Индустриальная советская экономика остро нуждалась в квалифицированных специалистах. Следствием этого стало создание целого ряда социальных институтов, призванных: 1) сокращать нерабочее время индивида, 2) способствовать повышению его квалификации, 3) увеличивать срок службы рабочей силы. Протянутая от яслей до старшей школы система позволяла экономить время родителей, и одновременно с этим социализировала ребенка.
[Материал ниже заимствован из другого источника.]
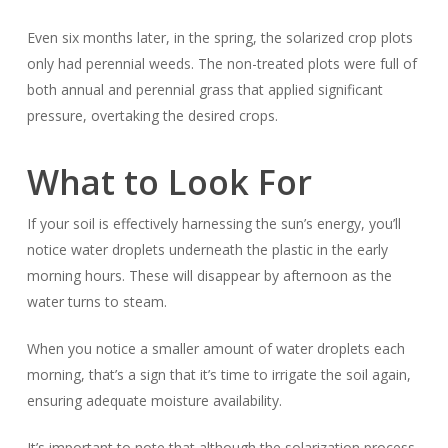
Even six months later, in the spring, the solarized crop plots
only had perennial weeds. The non-treated plots were full of
both annual and perennial grass that applied significant
pressure, overtaking the desired crops.
What to Look For
If your soil is effectively harnessing the sun’s energy, you’ll
notice water droplets underneath the plastic in the early
morning hours. These will disappear by afternoon as the
water turns to steam.
When you notice a smaller amount of water droplets each
morning, that’s a sign that it’s time to irrigate the soil again,
ensuring adequate moisture availability.
It’s important to note that although the solarization process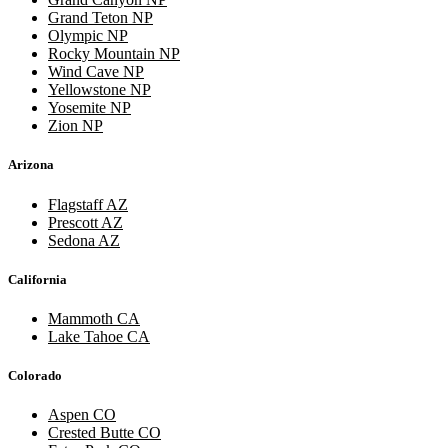
Grand Teton NP
Olympic NP
Rocky Mountain NP
Wind Cave NP
Yellowstone NP
Yosemite NP
Zion NP
Arizona
Flagstaff AZ
Prescott AZ
Sedona AZ
California
Mammoth CA
Lake Tahoe CA
Colorado
Aspen CO
Crested Butte CO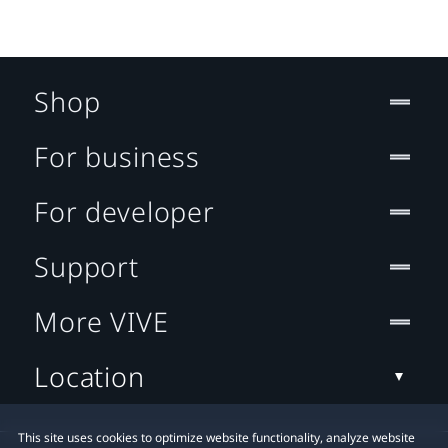
Shop
For business
For developer
Support
More VIVE
Location
This site uses cookies to optimize website functionality, analyze website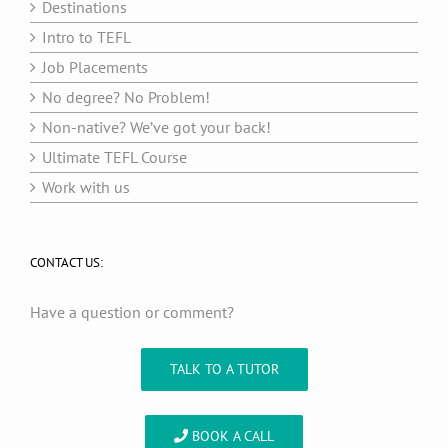
Destinations
Intro to TEFL
Job Placements
No degree? No Problem!
Non-native? We’ve got your back!
Ultimate TEFL Course
Work with us
CONTACT US:
Have a question or comment?
TALK TO A TUTOR
BOOK A CALL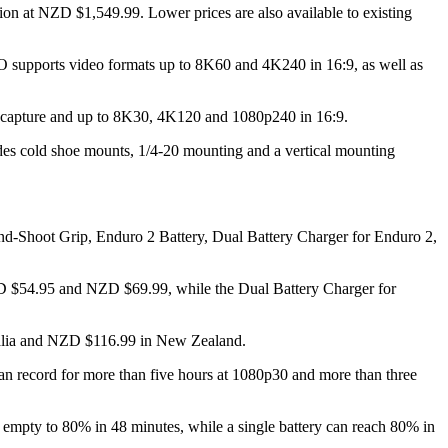
t NZD $1,549.99. Lower prices are also available to existing
O supports video formats up to 8K60 and 4K240 in 16:9, as well as
 capture and up to 8K30, 4K120 and 1080p240 in 16:9.
es cold shoe mounts, 1/4-20 mounting and a vertical mounting
and-Shoot Grip, Enduro 2 Battery, Dual Battery Charger for Enduro 2,
D $54.95 and NZD $69.99, while the Dual Battery Charger for
ralia and NZD $116.99 in New Zealand.
can record for more than five hours at 1080p30 and more than three
m empty to 80% in 48 minutes, while a single battery can reach 80% in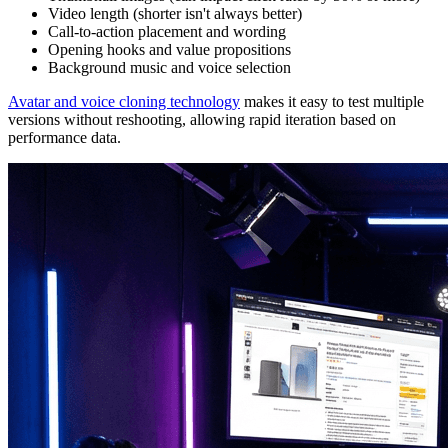
Video length (shorter isn't always better)
Call-to-action placement and wording
Opening hooks and value propositions
Background music and voice selection
Avatar and voice cloning technology
makes it easy to test multiple
versions without reshooting, allowing rapid iteration based on
performance data.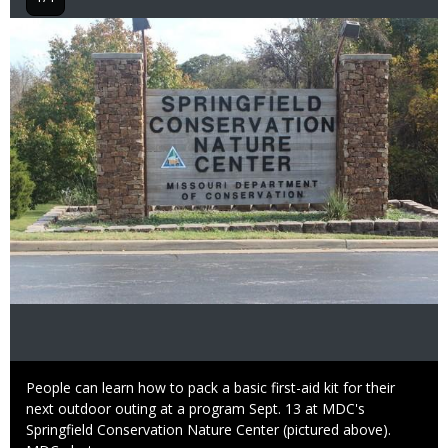
Image
Caption
People can learn how to pack a basic first-aid kit for their
next outdoor outing at a program Sept. 13 at MDC's
Springfield Conservation Nature Center (pictured above).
Окутанный, от яслей до института, мириадами социальных нитей советский человек уходил на работу, где его поджидали институты корпоративной солидарности (выхолощенные тоталитаризмом профсоюзы). Всё это, начиная от пионеротрядов и заканчивая добровольно-принудительными субботниками, формировало здоровую основу для солидарности и коллективного действия. Даже практика обворовывания собственных производств рабочими, в конечном счете, была второстепенной интенцией. Социальные институты, присущие аграрному обществу, были полностью уничтожены и заменены коммуникациями индустриального общества. Цивилизационный переход был совершен.
Окончившаяся тотальной деиндустриализацией перестройка обрубила все те нити, коими до того был окутан каждый советский гражданин. Наиболее индустриально развитые области Советского Союза потрясла невиданных масштабов атомизация. Общество больше не существовало. Этим, отчасти, и объясняется «мягкость» постсоветского авторитаризма. Объекта подавления попросту не было, из-за чего сэкономленные на репрессиях деньги можно было попросту вывести за рубеж. Даже после восстановительного роста 2000-х годов, атомизация остается существеннейшим препятствием для создания демократических институтов солидарности. В следствии этого, перед нами вырисовывается перспектива плохоструктурированного протеста, и единственным поводом для оптимизма, в такой ситуации, не меньшая степень деградации российской правящей элиты.
Под конец хотелось бы лишь отметить, что обрисованная нами ситуация в мировом хозяйстве может выправиться лишь в течении еще одного восстановительного цикла экономики. Очевидно, что российская политическая элита сможет быть причастна к нему, лишь в том случае, если её вынесет течение повышательной волны. Очевидно и то, что для левых наконец будет открыто окно возможностей. Мысль о том, что революция случится не завтра, а лишь через годы не коем случае не должна уводить в ряды конформистов и апологетов правящего режима. Даже, если и изменения будут происходить, их темпы и глубина зависят исключительно от того, насколько сильно власть будет подталкивать красная угроза.
Павел Андрейко
студент-историк
[1] Колташов В. Г. Капитализм кризисов и революций. М.: РУСАЙНС, 2019. С. 143.
[2] Колганов А. И. Путь к социализму: пройденный и непройденный. От Октябрьской революции к тупику «перестройки». М.: ЛЕНАНД. С. 352.